• [Assigned task A]
In the food safety article, why does Wal-Mart treat food safety as an expectation rather than a priority?
• [Assigned task B]
Please reproduce a passage of the food safety article word for word, starting at the words "Similarly, Doug Powell" and stopping after "as his Barfblog.com.".
• [Assigned task C]
Carry on the food safety article from the point where it stops.

• [Excerpt to read]

★ ★ ★ ★

Asserting that food safety equals behavior, Frank Yiannas, Wal-Mart Stores vice president for food safety, told the OFPA, “If you want to improve the food safety performance of your company, you have to change behavior.”

Yiannas urged businesses to move away from traditional food safety management that simply trains employees in the specific technical steps for practicing food safety. He advocated a behavior-based food safety management that focuses on food science plus behavioral science.

“Behavior science is complex,” Yiannas said. “You’re not going to train someone to change their behavior.”

Yiannas defined a culture as a shared pattern of thoughts and behavior. Applied to food safety, that would include a culture of washing hands consistently, a practice encouraged through socialization processes.

A food safety culture is created through a series of strategic concepts, he said. The first is to maintain an expectation of food safety within the work place. Yiannas explained that at Wal-Mart, food safety is an expectation rather than simply a priority because priorities change over time.  The company’s culture of beliefs includes caring about the customers’ safety.

Companies should have food safety communication plans to inform their employees what their work is about. “Your employees will know what you think is important by what you’re talking about,” Yiannas said.

Goals and measurements are often part of any plan, but Yiannas said it was important to realize that the measurements aren’t equal to behavior change.

“You should be measuring to catch people doing things right and not just doing things wrong,” he said.

Yiannas emphasized that employees must be educated and trained, but training isn’t the same as education. He noted that training tells only how to do a task but education explores what the task is about.

Similarly, Doug Powell of Kansas State University told the OFPA that marketing food safety should be based on educating people rather than looking for ways to compel them to practice food safety. Powell, an associate professor of diagnostic medicine and pathobiology, explained how he gets the word out through Web sites such as his Barfblog.com.

Powell started the blog because “using stories and narratives is better than statistics alone.” It frequently includes reports of food safety incidents as provocative as the blog’s title, so named because “food safety is food that doesn’t make you barf.” The aim, he said, is to get people talking about food safety. “We take a current event and wrap some practical advice around it such as on hand washing.”

★ ★ ★ ★

• [Dataset entries]
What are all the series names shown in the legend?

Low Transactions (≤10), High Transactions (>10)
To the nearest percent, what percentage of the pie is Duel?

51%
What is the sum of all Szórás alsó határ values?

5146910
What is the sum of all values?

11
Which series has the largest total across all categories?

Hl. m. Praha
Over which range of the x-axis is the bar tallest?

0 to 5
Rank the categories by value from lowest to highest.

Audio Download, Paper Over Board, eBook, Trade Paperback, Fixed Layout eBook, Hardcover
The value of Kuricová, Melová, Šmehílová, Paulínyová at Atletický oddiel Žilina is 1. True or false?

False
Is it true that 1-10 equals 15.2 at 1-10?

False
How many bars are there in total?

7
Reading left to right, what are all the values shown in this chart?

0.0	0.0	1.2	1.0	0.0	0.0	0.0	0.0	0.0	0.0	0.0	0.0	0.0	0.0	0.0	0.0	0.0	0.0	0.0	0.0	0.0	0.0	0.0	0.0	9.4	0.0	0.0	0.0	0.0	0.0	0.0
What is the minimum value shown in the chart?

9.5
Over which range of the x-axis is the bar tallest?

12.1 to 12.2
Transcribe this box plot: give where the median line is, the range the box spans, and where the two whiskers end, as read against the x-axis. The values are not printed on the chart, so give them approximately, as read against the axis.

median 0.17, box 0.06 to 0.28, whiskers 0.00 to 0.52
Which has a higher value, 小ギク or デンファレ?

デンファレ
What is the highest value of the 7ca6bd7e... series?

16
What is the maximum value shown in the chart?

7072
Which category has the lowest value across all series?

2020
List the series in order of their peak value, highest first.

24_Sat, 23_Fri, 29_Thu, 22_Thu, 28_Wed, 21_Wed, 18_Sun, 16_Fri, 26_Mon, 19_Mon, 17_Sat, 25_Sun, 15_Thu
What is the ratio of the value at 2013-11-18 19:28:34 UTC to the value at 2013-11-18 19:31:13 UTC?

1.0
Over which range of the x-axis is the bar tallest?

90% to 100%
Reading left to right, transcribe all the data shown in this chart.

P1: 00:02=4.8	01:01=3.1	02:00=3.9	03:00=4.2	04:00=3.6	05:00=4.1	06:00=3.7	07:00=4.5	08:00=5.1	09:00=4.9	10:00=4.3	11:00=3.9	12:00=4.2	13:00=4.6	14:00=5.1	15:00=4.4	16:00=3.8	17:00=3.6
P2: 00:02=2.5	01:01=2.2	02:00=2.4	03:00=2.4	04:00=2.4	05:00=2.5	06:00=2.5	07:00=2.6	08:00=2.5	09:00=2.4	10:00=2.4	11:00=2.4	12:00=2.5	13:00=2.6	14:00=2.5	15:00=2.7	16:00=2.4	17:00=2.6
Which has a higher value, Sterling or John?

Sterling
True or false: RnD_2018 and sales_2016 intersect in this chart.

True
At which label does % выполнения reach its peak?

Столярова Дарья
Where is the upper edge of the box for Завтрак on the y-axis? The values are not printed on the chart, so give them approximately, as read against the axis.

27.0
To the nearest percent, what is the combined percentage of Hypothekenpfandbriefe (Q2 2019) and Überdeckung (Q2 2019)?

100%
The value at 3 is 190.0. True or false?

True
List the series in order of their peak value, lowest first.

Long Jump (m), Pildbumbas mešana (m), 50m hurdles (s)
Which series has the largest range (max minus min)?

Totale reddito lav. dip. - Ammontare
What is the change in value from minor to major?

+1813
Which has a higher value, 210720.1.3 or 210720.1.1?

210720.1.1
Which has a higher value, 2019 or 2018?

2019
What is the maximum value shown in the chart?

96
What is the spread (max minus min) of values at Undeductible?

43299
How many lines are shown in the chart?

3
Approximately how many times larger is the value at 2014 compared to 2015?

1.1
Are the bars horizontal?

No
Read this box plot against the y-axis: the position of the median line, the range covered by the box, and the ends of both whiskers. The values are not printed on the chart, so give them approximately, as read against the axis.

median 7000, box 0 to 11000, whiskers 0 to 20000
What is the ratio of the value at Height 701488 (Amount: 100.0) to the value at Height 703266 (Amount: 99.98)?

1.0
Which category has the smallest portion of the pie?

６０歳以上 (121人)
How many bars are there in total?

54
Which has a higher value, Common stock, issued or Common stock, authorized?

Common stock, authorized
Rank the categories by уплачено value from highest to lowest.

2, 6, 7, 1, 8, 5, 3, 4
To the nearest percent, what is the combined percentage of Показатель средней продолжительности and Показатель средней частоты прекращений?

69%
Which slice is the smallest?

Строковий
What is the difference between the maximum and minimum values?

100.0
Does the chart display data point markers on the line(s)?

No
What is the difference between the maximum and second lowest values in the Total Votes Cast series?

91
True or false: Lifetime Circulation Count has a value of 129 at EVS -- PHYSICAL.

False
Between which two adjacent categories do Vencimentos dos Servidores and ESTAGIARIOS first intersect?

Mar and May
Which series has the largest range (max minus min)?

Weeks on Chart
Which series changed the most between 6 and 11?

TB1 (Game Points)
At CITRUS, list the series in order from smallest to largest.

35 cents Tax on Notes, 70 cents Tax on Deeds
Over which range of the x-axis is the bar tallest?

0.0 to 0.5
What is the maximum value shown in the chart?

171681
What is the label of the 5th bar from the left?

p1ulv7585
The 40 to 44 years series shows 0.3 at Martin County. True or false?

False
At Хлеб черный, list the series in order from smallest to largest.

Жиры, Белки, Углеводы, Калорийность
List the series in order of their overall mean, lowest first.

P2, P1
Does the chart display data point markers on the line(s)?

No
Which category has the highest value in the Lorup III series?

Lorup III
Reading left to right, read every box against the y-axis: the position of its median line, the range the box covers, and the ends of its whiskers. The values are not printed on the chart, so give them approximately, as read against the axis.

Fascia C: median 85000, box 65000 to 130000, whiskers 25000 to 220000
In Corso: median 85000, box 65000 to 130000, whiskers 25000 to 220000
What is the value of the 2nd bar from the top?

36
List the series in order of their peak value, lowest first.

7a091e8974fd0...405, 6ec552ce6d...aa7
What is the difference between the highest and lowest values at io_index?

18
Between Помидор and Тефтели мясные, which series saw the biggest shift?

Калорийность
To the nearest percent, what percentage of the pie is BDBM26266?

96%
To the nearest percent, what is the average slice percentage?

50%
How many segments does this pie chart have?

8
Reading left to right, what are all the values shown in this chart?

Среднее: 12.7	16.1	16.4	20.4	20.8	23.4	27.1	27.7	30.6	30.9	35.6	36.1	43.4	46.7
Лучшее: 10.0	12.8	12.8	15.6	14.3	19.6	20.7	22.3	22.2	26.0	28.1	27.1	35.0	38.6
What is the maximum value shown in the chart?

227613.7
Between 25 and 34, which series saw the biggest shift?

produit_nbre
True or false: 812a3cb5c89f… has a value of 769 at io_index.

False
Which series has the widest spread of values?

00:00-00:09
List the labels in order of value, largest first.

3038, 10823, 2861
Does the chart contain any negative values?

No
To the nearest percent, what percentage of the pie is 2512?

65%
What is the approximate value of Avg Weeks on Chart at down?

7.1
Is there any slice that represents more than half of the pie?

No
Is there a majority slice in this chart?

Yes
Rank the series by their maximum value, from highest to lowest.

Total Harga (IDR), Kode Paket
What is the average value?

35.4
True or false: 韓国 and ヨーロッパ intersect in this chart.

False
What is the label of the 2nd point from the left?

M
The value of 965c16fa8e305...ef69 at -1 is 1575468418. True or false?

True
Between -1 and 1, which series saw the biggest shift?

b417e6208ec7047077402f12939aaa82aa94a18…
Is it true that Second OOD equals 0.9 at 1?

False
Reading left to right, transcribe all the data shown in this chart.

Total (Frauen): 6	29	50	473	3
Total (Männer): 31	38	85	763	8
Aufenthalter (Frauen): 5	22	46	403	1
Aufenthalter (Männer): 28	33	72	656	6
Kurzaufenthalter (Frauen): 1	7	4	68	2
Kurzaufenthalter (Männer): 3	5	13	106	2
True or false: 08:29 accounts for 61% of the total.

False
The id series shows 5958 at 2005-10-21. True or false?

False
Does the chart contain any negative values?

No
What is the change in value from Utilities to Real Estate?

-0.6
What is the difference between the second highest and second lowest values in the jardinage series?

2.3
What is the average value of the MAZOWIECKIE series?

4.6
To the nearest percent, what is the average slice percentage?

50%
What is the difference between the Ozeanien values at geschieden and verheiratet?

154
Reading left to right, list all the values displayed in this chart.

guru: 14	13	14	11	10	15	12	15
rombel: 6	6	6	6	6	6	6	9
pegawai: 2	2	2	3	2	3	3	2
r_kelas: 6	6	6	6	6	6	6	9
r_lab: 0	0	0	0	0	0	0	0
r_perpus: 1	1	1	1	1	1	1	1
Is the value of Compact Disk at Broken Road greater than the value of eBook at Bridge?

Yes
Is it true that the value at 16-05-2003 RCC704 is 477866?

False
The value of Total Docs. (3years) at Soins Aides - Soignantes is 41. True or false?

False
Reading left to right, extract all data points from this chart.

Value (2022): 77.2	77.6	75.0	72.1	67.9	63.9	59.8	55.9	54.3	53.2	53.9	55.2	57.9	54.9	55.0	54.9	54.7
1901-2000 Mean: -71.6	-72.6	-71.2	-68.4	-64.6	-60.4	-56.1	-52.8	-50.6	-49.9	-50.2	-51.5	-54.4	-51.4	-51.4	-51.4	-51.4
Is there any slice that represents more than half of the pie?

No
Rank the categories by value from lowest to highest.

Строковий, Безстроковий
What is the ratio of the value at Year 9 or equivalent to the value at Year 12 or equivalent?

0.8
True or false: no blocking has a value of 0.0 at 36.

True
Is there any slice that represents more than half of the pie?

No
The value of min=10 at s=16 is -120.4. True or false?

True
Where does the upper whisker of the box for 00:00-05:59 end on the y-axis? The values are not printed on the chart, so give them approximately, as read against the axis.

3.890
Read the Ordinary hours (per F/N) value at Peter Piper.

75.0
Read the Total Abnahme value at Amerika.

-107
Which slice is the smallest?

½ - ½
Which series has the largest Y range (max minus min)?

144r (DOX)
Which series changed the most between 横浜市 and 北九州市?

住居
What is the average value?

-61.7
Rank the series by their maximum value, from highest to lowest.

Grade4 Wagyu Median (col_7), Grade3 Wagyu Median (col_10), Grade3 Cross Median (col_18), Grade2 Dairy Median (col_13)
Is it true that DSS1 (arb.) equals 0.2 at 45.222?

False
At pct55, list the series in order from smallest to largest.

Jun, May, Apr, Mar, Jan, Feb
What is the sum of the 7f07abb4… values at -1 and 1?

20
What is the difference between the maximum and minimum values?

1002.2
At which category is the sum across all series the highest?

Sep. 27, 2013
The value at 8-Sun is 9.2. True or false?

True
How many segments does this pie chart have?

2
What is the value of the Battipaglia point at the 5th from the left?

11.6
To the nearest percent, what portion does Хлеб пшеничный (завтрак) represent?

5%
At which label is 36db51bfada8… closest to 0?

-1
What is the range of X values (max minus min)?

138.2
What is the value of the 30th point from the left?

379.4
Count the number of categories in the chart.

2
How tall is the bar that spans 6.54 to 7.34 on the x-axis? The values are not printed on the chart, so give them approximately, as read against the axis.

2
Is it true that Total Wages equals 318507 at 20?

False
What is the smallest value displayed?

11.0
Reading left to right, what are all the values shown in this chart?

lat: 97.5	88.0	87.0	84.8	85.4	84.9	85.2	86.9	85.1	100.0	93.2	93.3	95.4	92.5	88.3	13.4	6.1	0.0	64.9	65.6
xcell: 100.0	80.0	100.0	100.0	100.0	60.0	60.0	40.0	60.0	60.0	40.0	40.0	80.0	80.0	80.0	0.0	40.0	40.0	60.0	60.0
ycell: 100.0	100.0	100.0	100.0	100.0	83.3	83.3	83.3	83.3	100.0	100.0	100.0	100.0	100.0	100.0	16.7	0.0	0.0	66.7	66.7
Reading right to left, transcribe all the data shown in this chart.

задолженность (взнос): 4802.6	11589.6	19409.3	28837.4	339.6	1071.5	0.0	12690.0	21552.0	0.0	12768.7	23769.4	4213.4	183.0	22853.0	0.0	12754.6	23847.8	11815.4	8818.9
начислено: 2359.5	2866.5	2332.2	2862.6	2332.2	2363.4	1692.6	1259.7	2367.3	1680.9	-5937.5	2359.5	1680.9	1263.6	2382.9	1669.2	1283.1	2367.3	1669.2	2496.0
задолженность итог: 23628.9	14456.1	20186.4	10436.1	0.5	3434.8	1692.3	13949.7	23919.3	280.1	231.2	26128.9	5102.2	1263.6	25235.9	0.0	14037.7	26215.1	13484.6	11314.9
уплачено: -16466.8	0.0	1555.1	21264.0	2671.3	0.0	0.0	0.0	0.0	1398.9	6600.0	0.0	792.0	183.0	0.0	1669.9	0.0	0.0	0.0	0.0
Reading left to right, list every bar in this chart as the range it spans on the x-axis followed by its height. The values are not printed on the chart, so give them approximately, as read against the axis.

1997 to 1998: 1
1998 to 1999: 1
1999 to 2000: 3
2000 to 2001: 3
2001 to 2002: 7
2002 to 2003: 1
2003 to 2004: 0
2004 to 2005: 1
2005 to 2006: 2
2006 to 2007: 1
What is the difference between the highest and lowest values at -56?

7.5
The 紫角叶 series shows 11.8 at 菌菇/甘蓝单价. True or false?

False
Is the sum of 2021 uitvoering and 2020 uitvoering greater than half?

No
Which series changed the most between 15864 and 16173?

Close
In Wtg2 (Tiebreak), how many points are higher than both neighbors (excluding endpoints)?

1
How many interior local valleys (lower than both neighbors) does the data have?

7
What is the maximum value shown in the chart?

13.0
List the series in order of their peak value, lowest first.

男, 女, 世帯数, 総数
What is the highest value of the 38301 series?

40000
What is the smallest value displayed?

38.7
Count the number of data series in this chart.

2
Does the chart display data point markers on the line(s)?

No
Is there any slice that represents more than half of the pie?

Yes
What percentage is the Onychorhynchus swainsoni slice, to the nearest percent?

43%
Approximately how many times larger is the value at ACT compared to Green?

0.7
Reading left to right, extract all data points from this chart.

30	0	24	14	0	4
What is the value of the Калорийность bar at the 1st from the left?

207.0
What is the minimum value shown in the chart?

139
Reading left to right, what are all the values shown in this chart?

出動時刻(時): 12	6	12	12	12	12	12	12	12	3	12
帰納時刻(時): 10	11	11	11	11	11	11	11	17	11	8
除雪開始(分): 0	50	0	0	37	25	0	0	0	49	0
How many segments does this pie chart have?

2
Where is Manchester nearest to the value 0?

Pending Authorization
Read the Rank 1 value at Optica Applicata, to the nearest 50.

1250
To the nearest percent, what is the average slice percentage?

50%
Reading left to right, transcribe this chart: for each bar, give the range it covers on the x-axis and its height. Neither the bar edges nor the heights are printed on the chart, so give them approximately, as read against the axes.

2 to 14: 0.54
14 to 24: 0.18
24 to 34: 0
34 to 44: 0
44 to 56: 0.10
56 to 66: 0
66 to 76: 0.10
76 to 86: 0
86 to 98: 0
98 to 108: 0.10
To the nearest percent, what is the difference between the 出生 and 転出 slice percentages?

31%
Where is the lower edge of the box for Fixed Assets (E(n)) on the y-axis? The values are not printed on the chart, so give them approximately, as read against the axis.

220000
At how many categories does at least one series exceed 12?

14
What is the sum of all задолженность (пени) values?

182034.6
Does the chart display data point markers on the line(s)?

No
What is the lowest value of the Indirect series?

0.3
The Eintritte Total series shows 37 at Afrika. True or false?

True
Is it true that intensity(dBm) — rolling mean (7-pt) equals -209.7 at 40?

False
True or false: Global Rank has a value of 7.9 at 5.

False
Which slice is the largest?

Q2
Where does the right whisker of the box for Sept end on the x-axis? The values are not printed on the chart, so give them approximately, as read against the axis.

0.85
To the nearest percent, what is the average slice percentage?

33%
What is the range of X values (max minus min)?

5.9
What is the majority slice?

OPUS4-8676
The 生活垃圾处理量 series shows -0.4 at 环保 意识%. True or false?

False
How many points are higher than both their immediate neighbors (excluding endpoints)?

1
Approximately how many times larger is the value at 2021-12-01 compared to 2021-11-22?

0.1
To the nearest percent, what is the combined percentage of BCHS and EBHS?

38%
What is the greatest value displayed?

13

★ ★ ★ ★

• [Response area A]
Because priorities change over time.

• [Response area B]
Similarly, Doug Powell of Kansas State University told the OFPA that marketing food safety should be based on educating people rather than looking for ways to compel them to practice food safety. Powell, an associate professor of diagnostic medicine and pathobiology, explained how he gets the word out through Web sites such as his Barfblog.com.

• [Response area C]
The day of his presentation at OFPA, Powell posted on the blog this summary of his remarks to the convention: “The third-party food safety audit scheme that processors and retailers insisted upon is no better than a financial Ponzi scheme. The vast number of facilities and suppliers means audits are required, but people have been replaced by paper. Audits, inspections, training and systems are no substitute for developing a strong food safety culture, farm-to-fork. Marketing food safety directly to consumers, rather than the local/natural/organic hucksterism, is a way to further reinforce the food safety culture.”
    
Also speaking, after an opening welcome from Milo Shult, University of Arkansas System vice president for agriculture, were OFPA President Earl Wells, vice president of science and technology at Allens, Inc., on the 200-year history of canning, and Jerry Johnson, Ball Corp. director of technical services of food and household products and one of the foremost authorities on canning, on the use of Bisphenol A as an interior coating for cans.

The OFPA convention opened April 7 with its annual golf tournament held at Shadow Valley Country Club in Rogers. Sixty-eight golfers played in the event with proceeds benefiting the OFPA scholarship fund. The day's activities included the third annual Food and Beverage Innovations Competition in which University of Arkansas students demonstrated research skills and interacted with industry. The students’ products were on display at that evening’s dinner and OFPA scholarship winners, all UA food science students, were recognized. Scholarships sponsored by OFPA and its members were awarded to 12 students.

The OFPA Exposition this year attracted 79 exhibitors with over 500 people attending.